=== Materials provided ===
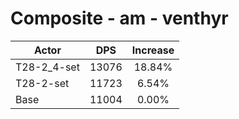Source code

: # Composite - am - venthyr
| Actor | DPS | Increase |
|---|:---:|:---:|
|T28-2_4-set|13076|18.84%|
|T28-2-set|11723|6.54%|
|Base|11004|0.00%|

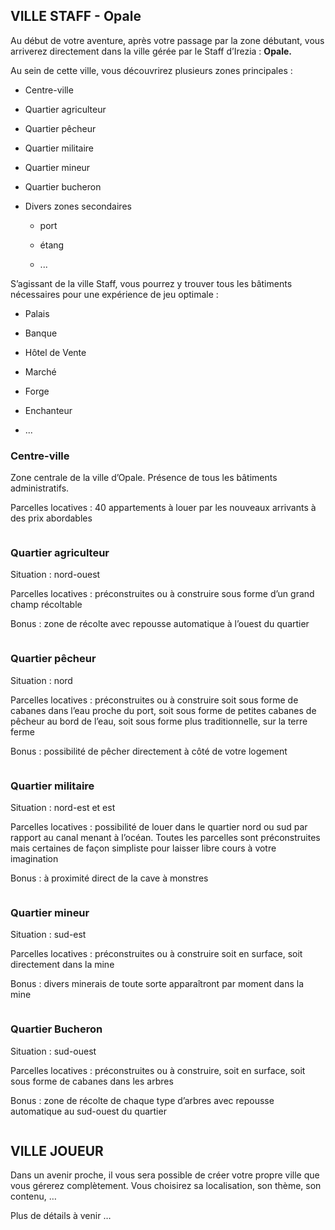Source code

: ## VILLE STAFF - Opale

Au début de votre aventure, après votre passage par la zone débutant, vous arriverez directement dans la ville gérée par le Staff d’Irezia : **Opale.**



Au sein de cette ville, vous découvrirez plusieurs zones principales : 

* Centre-ville

* Quartier agriculteur

* Quartier pêcheur

* Quartier militaire

* Quartier mineur

* Quartier bucheron 

* Divers zones secondaires

    * port

    * étang

    * ...

S’agissant de la ville Staff, vous pourrez y trouver tous les bâtiments nécessaires pour une expérience de jeu optimale : 

* Palais

* Banque

* Hôtel de Vente

* Marché

* Forge

* Enchanteur

* ...



### **Centre-ville**
Zone centrale de la ville d’Opale. Présence de tous les bâtiments administratifs.

Parcelles locatives : 40 appartements à louer par les nouveaux arrivants à des prix abordables

<IMAGE IR-CENTRE-VILLE>



### **Quartier agriculteur**

Situation : nord-ouest

Parcelles locatives : préconstruites ou à construire sous forme d’un grand champ récoltable

Bonus : zone de récolte avec repousse automatique à l’ouest du quartier

<IMAGE IR-QUARTIER-AGRICULTEUR>



### **Quartier pêcheur**

Situation : nord

Parcelles locatives : préconstruites ou à construire soit sous forme de cabanes dans l’eau proche du port, soit sous forme de petites cabanes de pêcheur au bord de l’eau, soit sous forme plus traditionnelle, sur la terre ferme

Bonus : possibilité de pêcher directement à côté de votre logement

<IMAGE IR-QUARTIER-PECHEUR>



### **Quartier militaire**

Situation : nord-est et est

Parcelles locatives : possibilité de louer dans le quartier nord ou sud par rapport au canal menant à l’océan. Toutes les parcelles sont préconstruites mais certaines de façon simpliste pour laisser libre cours à votre imagination

Bonus : à proximité direct de la cave à monstres 

<IMAGE IR-QUARTIER-MILITAIRE>



### **Quartier mineur**

Situation : sud-est

Parcelles locatives : préconstruites ou à construire soit en surface, soit directement dans la mine

Bonus : divers minerais de toute sorte apparaîtront par moment dans la mine

<IMAGE IR-QUARTIER-MINEUR>



### **Quartier Bucheron**

Situation : sud-ouest

Parcelles locatives : préconstruites ou à construire, soit en surface, soit sous forme de cabanes dans les arbres

Bonus : zone de récolte de chaque type d’arbres avec repousse automatique au sud-ouest du quartier

<IMAGE IR-QUARTIER-BUCHERON>



## **VILLE JOUEUR**

Dans un avenir proche, il vous sera possible de créer votre propre ville que vous gérerez complètement. Vous choisirez sa localisation, son thème, son contenu, …

Plus de détails à venir … 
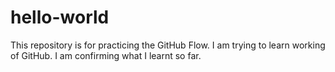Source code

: # hello-world
This repository is for practicing the GitHub Flow.
I am trying to learn working of GitHub. 
I am confirming what I learnt so far.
===
- Task statement: Print, exactly and only, the lines running from the one with "I am trying to learn working of GitHub." to the end of the data above.

- Exercise result:
I am trying to learn working of GitHub. 
I am confirming what I learnt so far.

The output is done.